Description of the task:
Without any pictures, print the lines below from the one that has "weed (bbox=[86, 241, 112, 255]), 1363" through the one that has "the seated spectator at (658,310) | 454.9", exactly and nothing else.

Material for this exercise:
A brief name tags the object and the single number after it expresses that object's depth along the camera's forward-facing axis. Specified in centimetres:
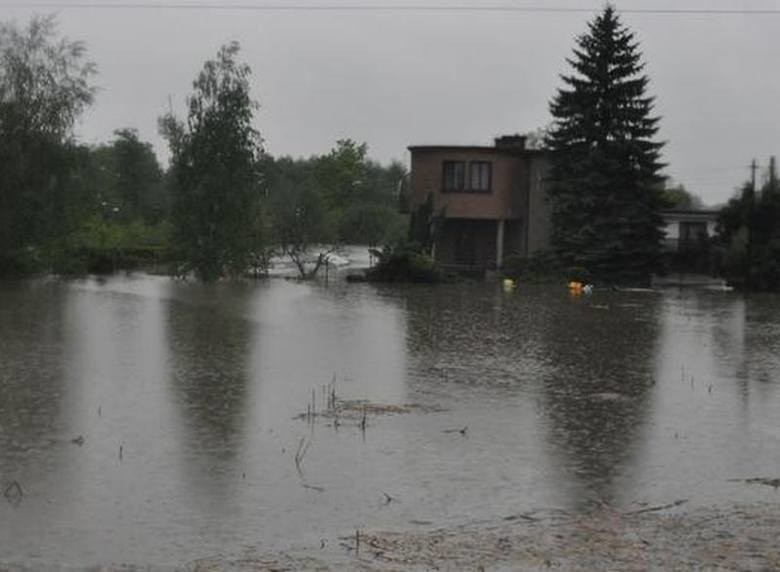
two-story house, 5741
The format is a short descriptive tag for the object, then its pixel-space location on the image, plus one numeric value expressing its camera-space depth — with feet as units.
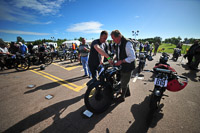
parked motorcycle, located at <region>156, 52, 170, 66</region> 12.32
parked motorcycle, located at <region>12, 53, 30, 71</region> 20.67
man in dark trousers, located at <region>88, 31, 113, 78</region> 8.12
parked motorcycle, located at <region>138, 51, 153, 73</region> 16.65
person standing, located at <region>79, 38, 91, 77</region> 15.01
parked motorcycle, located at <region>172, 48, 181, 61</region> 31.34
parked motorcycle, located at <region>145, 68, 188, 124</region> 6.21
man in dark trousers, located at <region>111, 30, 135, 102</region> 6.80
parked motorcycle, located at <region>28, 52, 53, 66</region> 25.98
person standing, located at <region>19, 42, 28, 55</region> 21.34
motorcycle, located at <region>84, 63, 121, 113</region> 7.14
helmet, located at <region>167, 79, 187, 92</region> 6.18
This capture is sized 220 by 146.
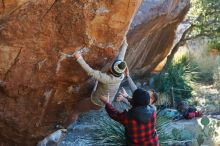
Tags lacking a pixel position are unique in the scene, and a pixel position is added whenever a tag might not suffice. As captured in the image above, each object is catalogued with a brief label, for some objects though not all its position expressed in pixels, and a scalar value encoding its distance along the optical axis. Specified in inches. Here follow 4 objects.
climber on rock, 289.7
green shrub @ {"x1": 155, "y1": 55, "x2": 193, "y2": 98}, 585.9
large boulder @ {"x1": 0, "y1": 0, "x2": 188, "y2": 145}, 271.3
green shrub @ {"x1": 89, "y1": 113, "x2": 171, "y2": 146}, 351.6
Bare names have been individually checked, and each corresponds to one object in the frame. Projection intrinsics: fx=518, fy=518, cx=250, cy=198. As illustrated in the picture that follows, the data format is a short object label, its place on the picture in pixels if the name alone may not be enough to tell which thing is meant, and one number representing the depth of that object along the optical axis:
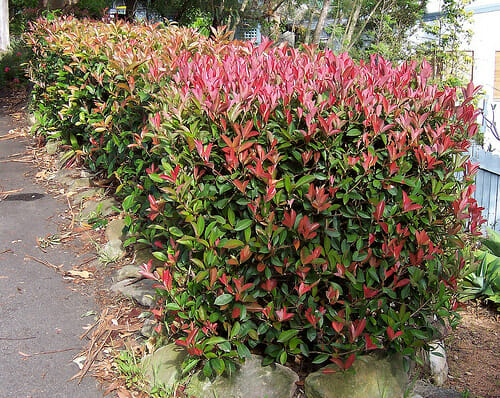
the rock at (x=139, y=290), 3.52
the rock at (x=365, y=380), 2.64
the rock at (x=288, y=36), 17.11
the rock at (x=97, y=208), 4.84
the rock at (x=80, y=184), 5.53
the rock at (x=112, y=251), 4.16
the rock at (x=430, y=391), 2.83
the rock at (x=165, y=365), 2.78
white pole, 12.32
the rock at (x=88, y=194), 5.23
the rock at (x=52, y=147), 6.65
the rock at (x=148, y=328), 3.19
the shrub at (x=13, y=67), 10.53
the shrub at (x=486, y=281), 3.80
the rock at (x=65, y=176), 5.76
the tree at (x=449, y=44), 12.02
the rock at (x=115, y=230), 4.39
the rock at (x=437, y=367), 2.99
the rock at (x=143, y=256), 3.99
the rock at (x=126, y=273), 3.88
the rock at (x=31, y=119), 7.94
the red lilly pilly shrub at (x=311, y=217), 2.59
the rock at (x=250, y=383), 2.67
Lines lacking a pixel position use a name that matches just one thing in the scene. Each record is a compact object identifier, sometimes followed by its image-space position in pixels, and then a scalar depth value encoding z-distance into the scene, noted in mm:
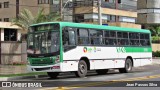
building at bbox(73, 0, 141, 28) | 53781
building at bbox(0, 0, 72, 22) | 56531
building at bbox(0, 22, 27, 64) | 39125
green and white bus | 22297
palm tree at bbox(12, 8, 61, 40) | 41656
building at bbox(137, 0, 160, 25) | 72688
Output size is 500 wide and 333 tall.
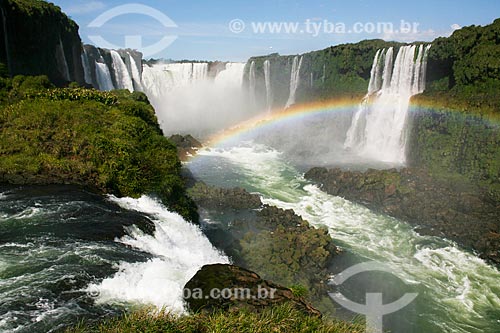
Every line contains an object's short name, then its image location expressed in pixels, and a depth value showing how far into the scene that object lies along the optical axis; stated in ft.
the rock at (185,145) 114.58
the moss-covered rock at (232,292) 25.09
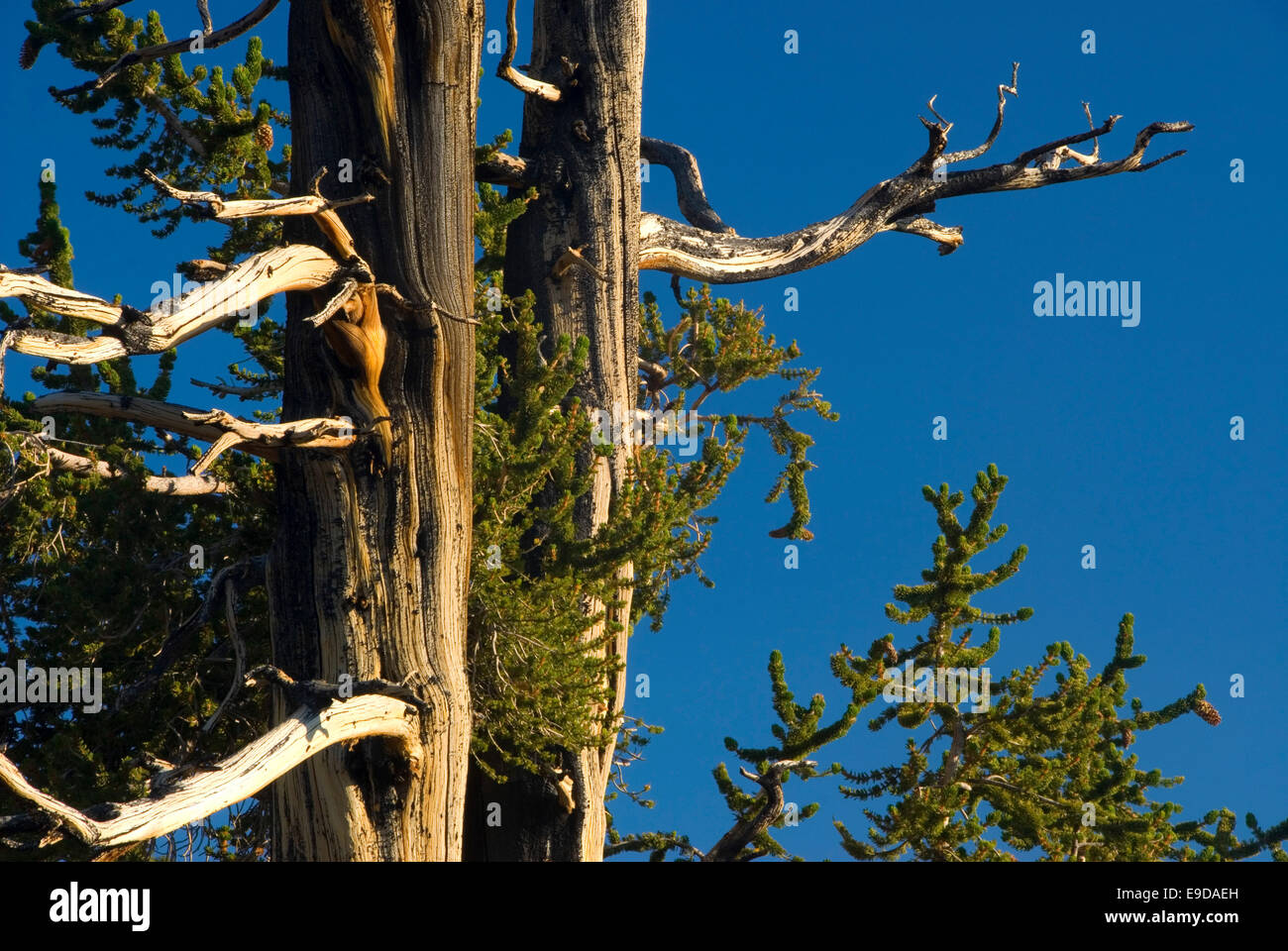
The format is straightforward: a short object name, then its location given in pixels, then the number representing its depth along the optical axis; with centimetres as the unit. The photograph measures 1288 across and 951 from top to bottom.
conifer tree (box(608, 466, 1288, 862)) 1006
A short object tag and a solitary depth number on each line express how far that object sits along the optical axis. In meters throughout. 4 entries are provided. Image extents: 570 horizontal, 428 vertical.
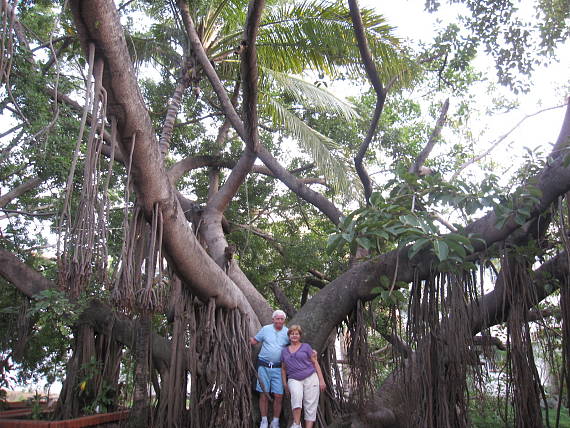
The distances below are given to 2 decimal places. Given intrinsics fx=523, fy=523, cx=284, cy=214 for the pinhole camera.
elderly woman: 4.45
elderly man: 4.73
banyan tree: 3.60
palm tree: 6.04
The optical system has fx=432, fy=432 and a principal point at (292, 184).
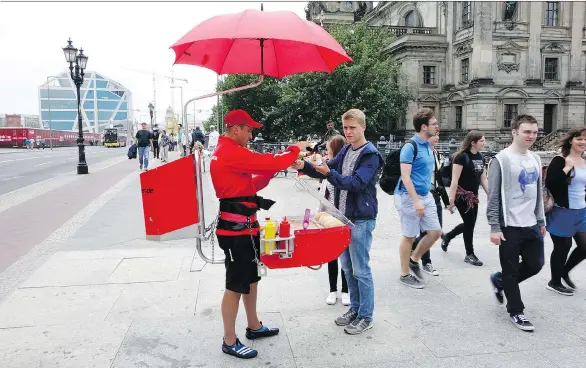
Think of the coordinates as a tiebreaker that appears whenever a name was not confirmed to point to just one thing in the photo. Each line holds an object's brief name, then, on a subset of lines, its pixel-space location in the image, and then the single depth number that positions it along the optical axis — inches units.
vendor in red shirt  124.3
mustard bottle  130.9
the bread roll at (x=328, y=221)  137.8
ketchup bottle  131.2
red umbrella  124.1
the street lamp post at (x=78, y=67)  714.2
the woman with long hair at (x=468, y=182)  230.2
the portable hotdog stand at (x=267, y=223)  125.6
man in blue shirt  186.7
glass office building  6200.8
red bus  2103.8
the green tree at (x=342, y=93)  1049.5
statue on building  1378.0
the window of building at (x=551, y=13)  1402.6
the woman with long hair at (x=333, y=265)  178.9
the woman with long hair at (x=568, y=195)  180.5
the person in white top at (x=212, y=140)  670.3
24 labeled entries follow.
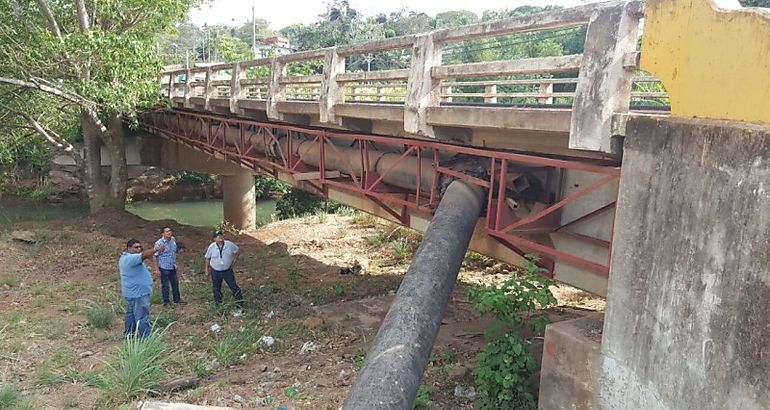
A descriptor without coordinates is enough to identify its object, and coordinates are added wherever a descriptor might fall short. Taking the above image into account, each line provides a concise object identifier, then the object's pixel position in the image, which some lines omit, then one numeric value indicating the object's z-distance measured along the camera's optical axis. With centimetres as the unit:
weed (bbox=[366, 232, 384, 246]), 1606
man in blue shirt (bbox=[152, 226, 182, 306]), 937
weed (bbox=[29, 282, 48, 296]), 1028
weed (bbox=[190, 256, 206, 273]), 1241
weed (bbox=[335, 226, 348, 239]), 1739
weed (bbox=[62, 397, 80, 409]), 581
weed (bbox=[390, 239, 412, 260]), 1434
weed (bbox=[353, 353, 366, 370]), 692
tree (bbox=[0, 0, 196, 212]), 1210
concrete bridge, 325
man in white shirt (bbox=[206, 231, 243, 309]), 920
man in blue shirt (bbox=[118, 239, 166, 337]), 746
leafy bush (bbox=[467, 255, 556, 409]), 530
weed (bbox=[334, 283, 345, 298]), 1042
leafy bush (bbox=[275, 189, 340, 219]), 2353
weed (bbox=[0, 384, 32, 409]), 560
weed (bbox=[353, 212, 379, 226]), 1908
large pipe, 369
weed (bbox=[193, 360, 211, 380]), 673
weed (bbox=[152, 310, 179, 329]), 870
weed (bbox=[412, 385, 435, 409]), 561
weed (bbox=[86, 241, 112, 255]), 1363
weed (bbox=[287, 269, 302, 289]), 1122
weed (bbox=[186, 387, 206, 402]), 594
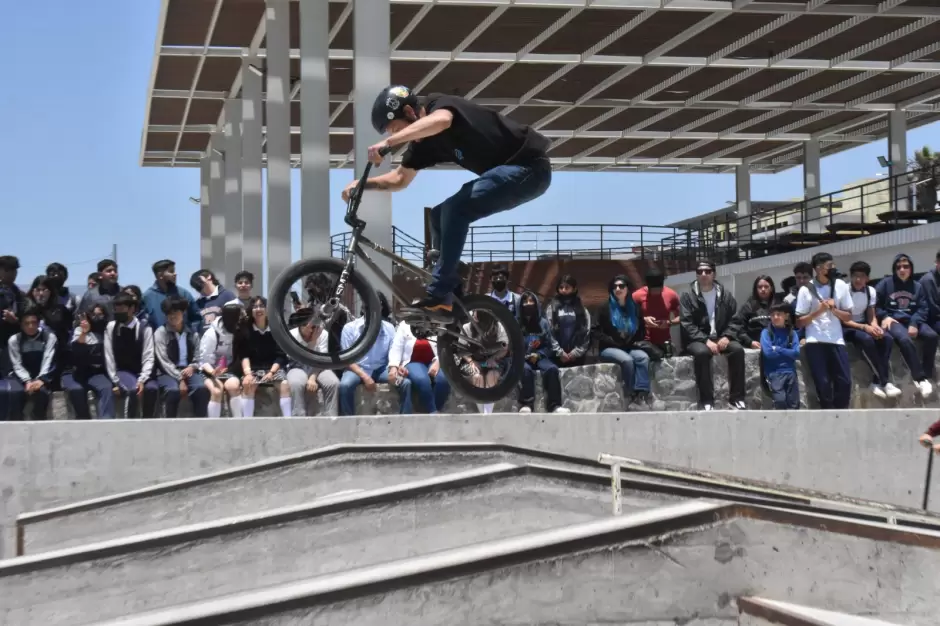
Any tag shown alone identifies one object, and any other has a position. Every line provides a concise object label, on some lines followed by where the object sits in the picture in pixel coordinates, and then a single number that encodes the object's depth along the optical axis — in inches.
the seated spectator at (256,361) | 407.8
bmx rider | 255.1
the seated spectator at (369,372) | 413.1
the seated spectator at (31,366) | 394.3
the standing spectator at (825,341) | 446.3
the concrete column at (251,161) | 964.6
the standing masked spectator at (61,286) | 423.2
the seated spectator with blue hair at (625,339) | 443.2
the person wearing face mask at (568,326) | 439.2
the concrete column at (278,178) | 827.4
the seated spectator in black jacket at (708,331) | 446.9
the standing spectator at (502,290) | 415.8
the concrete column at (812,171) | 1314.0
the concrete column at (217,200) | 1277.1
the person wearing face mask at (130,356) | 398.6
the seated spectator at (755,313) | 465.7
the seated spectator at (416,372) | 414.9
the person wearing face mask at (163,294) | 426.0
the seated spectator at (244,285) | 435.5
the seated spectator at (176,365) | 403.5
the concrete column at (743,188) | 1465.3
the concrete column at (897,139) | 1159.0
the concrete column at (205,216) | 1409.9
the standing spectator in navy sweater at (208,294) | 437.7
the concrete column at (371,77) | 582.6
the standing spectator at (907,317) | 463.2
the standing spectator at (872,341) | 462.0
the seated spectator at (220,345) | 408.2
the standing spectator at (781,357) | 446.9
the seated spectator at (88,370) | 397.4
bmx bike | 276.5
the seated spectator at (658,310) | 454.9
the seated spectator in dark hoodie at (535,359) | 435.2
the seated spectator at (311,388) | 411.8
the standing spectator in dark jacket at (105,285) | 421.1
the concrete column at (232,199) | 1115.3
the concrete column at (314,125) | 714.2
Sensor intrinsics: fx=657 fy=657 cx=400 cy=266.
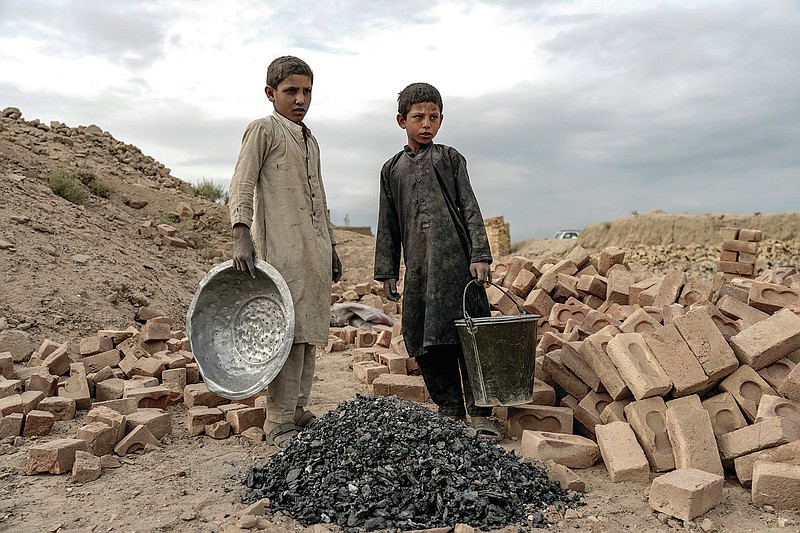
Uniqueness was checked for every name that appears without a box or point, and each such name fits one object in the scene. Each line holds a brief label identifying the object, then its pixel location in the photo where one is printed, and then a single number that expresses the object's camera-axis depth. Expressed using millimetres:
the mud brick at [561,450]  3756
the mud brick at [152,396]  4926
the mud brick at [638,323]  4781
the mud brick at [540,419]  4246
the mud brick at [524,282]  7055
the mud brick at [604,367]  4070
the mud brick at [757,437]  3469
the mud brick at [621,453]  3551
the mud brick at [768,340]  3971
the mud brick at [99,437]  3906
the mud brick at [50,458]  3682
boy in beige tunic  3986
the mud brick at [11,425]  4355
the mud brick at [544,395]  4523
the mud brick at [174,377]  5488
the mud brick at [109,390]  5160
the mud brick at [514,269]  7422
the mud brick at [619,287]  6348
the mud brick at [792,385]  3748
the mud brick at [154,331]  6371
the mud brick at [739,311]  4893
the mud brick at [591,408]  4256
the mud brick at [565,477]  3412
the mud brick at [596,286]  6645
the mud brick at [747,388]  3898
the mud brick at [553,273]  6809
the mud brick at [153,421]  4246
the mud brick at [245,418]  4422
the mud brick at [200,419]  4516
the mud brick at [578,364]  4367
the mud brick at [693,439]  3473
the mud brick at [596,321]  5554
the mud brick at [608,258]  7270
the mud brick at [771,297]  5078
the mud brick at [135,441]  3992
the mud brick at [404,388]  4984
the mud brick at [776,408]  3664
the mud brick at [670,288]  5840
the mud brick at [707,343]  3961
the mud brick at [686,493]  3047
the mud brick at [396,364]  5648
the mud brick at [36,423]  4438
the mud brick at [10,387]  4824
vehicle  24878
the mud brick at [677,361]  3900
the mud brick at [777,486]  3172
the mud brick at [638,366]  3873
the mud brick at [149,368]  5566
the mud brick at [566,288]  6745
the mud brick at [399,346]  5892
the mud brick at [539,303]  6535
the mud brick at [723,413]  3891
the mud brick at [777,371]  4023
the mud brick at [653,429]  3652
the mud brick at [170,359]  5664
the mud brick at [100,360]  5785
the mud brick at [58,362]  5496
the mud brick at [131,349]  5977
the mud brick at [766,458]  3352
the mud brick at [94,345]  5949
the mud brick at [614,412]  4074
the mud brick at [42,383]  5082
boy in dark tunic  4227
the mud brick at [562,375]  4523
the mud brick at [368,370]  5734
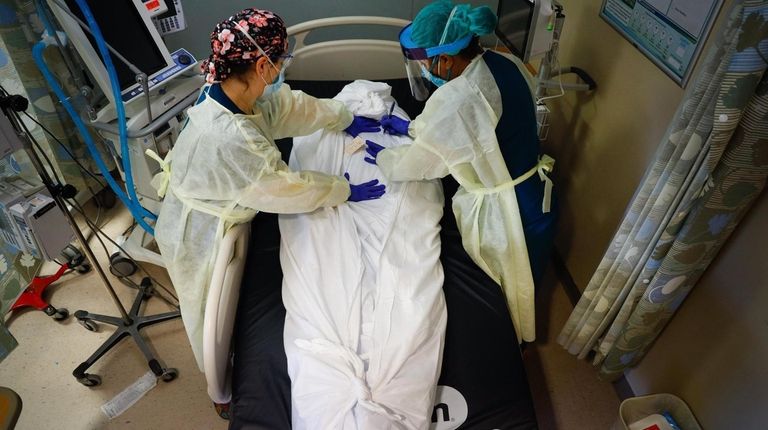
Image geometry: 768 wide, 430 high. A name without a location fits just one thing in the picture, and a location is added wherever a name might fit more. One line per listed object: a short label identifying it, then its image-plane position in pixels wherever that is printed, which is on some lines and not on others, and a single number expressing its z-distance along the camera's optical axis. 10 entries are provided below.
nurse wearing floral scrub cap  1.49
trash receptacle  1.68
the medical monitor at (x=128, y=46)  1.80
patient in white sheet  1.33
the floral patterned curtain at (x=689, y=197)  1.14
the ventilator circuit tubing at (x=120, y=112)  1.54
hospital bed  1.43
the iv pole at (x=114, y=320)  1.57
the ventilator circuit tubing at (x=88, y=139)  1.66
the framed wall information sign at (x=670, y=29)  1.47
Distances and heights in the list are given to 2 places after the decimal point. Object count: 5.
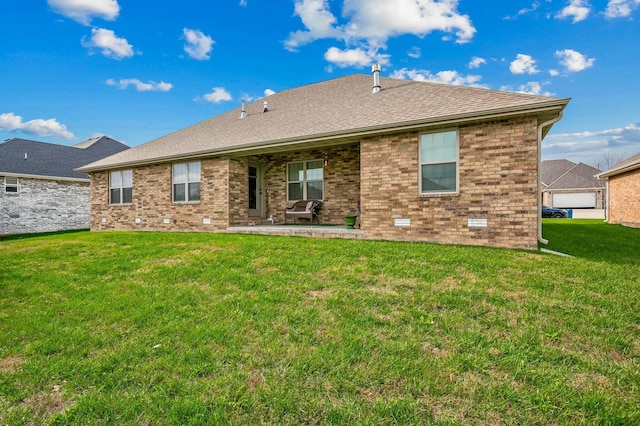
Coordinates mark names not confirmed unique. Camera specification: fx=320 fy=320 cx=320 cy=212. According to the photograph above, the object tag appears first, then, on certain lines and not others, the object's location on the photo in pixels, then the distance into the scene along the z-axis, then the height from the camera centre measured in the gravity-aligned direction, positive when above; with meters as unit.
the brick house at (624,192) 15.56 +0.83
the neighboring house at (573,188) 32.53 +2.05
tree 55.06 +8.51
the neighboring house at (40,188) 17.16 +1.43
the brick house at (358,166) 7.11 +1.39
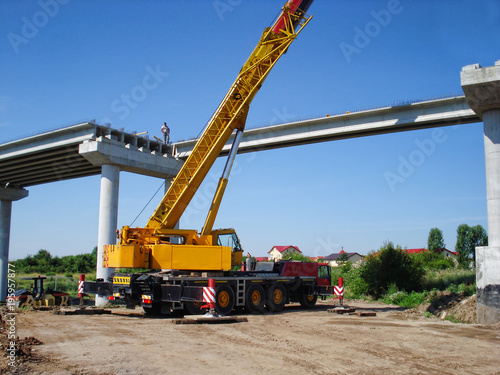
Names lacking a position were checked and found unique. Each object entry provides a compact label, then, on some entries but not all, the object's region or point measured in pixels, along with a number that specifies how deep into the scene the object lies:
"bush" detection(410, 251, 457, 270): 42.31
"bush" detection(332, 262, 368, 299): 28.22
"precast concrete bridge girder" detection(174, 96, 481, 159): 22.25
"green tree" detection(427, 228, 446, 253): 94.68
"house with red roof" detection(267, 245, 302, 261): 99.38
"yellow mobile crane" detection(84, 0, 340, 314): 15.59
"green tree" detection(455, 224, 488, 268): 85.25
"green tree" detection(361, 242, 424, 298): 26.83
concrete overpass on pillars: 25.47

Written answer:
weed (bbox=[86, 241, 112, 255]), 1363
weed (bbox=[287, 269, 302, 289]), 1122
weed (bbox=[186, 387, 206, 402]), 594
Any tag shown alone identifies one object, and any other has a position. Every line provides a concise object label, on some lines followed by where the object sits in the picture in pixel coordinates, and then a single number that encodes the object's depth along the optical axis — in inches.
the seated spectator at (256,361) | 407.8
bmx rider | 255.1
the seated spectator at (369,372) | 413.1
the seated spectator at (31,366) | 394.3
the standing spectator at (825,341) | 446.3
the concrete column at (251,161) | 964.6
the standing masked spectator at (61,286) | 423.2
the seated spectator with blue hair at (625,339) | 443.2
the person wearing face mask at (568,326) | 439.2
the concrete column at (278,178) | 827.4
the seated spectator in black jacket at (708,331) | 446.9
the standing spectator at (502,290) | 415.8
the concrete column at (812,171) | 1314.0
the concrete column at (217,200) | 1277.1
the person wearing face mask at (130,356) | 398.6
the seated spectator at (755,313) | 465.7
the seated spectator at (416,372) | 414.9
the person wearing face mask at (163,294) | 426.0
the seated spectator at (244,285) | 435.5
the seated spectator at (176,365) | 403.5
the concrete column at (743,188) | 1465.3
the concrete column at (897,139) | 1159.0
the concrete column at (205,216) | 1409.9
the standing spectator in navy sweater at (208,294) | 437.7
the concrete column at (371,77) | 582.6
the standing spectator at (907,317) | 463.2
the standing spectator at (872,341) | 462.0
the seated spectator at (220,345) | 408.2
the standing spectator at (781,357) | 446.9
the seated spectator at (88,370) | 397.4
bmx bike | 276.5
the seated spectator at (658,310) | 454.9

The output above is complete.